Но вдруг эту общую радость омрачила тревога. Местом, куда обычно съезжались крестьяне, был волостной партийный комитет и военный комиссариат. И Суркай, несмотря на занятость, всегда беседовал с народом. Потребовалось еще несколько бойцов, защитников революции. Самой деревне не грозила опасность — необходимо было укрепить пограничные районы, систематически подвергавшиеся бандитским налетам. Особенно страдал от бандитов район «Дз.-М.». На помощь ему и надо было отправить людей из центра, а также из близлежащих районов.
Призыв Суркая встретил некоторое сопротивление.
— Мы хотим защищать свой район и свою родную деревню.
— Все наши братья и сыновья на фронте. Пусть теперь другие повоюют.

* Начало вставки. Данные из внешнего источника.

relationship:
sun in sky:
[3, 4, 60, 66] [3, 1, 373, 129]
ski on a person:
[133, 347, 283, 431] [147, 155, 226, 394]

— Недаром говорят: «У отца мельница — сыновья мелют по очереди».
— Что будет с нашими посевами?
Вескими аргументами Суркаю все же удалось переубедить крестьян и организовать сильный, боеспособный отряд.
— Пусть не надеются, — говорил Суркай, — что мы испугаемся душманов. — Я пойду вместе с вами сражаться.
Утром отряд из двадцати человек должен был отправиться в район «Дз.-М.». Впервые в отряд зачислили женщин: Бадри и ее подружку. Суркай сделал все, чтобы помешать этому, но девушки проявили такую настойчивость, что волостная партийная организация вынуждена была уступить. Суркай счел своим долгом переговорить с Базгулем и Шади. И хотя оба, скрепя сердце, согласились, Базгуль все же упрекнул Суркая:
— Мало тебе Мангая, так теперь еще и дочь уводишь.
Вечером пришла армейская машина с брезентовым верхом, и на рассвете отряд защитников революции отправился в район «Дз.-М.».